- **Instructions to follow**
Find each line in the items below that contains the word "typed" and copy those lines in full.

......

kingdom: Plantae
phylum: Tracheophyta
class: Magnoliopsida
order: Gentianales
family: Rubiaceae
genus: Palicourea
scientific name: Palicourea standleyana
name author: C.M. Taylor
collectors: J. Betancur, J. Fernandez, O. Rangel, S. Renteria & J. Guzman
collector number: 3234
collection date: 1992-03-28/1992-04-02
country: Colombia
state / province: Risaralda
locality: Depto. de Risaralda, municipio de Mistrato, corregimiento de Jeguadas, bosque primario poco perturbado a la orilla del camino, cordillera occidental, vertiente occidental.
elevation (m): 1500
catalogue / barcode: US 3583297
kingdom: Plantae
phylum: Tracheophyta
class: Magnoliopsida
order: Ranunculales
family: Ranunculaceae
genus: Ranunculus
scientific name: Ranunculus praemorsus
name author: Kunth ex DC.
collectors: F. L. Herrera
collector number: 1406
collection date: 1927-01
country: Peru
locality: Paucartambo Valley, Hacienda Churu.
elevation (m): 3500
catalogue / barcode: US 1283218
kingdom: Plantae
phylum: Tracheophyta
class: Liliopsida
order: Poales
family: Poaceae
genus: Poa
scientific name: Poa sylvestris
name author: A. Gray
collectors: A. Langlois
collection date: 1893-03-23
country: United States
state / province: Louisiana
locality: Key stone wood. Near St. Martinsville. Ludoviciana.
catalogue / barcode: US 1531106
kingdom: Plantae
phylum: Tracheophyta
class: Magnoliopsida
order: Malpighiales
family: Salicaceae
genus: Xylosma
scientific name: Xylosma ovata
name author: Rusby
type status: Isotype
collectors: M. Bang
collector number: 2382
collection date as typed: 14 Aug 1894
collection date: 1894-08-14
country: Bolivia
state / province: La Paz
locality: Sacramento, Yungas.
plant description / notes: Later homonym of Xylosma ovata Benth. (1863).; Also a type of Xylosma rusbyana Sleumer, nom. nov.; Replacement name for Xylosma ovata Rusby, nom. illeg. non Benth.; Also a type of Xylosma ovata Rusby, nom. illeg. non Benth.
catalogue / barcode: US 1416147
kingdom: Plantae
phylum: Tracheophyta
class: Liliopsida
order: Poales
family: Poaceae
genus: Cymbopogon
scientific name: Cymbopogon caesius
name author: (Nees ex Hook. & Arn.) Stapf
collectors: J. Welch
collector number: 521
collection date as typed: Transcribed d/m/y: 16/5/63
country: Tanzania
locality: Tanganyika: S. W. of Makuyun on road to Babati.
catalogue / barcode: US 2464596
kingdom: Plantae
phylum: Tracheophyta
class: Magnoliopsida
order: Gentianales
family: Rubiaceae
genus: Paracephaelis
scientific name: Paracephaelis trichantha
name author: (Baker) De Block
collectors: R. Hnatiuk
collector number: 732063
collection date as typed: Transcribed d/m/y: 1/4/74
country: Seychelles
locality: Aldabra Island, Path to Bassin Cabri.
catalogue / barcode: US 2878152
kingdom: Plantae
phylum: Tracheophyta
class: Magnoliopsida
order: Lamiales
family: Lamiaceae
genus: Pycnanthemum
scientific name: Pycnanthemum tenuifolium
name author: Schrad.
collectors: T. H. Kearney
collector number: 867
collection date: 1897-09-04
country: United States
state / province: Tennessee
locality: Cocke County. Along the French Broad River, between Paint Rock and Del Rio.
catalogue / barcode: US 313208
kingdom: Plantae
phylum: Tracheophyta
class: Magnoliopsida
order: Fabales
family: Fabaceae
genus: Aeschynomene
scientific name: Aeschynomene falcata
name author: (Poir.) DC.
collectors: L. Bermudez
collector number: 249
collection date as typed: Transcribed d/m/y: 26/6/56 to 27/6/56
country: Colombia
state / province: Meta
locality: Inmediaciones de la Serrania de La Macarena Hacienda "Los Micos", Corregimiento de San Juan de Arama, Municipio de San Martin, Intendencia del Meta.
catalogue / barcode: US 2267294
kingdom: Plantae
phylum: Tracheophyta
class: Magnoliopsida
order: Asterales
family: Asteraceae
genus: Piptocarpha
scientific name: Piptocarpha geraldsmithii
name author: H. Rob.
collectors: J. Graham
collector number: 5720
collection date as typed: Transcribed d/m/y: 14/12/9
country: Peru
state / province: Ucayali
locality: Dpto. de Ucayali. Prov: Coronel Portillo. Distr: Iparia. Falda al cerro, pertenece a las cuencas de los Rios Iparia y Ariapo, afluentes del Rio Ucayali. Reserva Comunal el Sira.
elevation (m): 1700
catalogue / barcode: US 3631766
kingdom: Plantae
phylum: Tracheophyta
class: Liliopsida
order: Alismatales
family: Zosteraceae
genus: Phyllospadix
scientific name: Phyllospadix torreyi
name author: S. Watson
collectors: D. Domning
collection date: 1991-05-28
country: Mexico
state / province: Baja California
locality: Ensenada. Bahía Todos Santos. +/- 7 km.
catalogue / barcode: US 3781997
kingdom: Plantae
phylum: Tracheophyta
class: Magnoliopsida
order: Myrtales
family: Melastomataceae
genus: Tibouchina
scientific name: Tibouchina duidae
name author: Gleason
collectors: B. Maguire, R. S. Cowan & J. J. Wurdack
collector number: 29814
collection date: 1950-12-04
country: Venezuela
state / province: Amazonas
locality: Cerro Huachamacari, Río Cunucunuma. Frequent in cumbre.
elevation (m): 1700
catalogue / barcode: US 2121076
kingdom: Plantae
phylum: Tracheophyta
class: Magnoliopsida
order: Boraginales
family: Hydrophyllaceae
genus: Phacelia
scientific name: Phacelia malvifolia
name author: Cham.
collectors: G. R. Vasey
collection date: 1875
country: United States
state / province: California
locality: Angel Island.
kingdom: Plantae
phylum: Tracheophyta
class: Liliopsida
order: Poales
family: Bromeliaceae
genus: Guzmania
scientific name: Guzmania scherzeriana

......

- **Correct result**
collection date as typed: 14 Aug 1894
collection date as typed: Transcribed d/m/y: 16/5/63
collection date as typed: Transcribed d/m/y: 1/4/74
collection date as typed: Transcribed d/m/y: 26/6/56 to 27/6/56
collection date as typed: Transcribed d/m/y: 14/12/9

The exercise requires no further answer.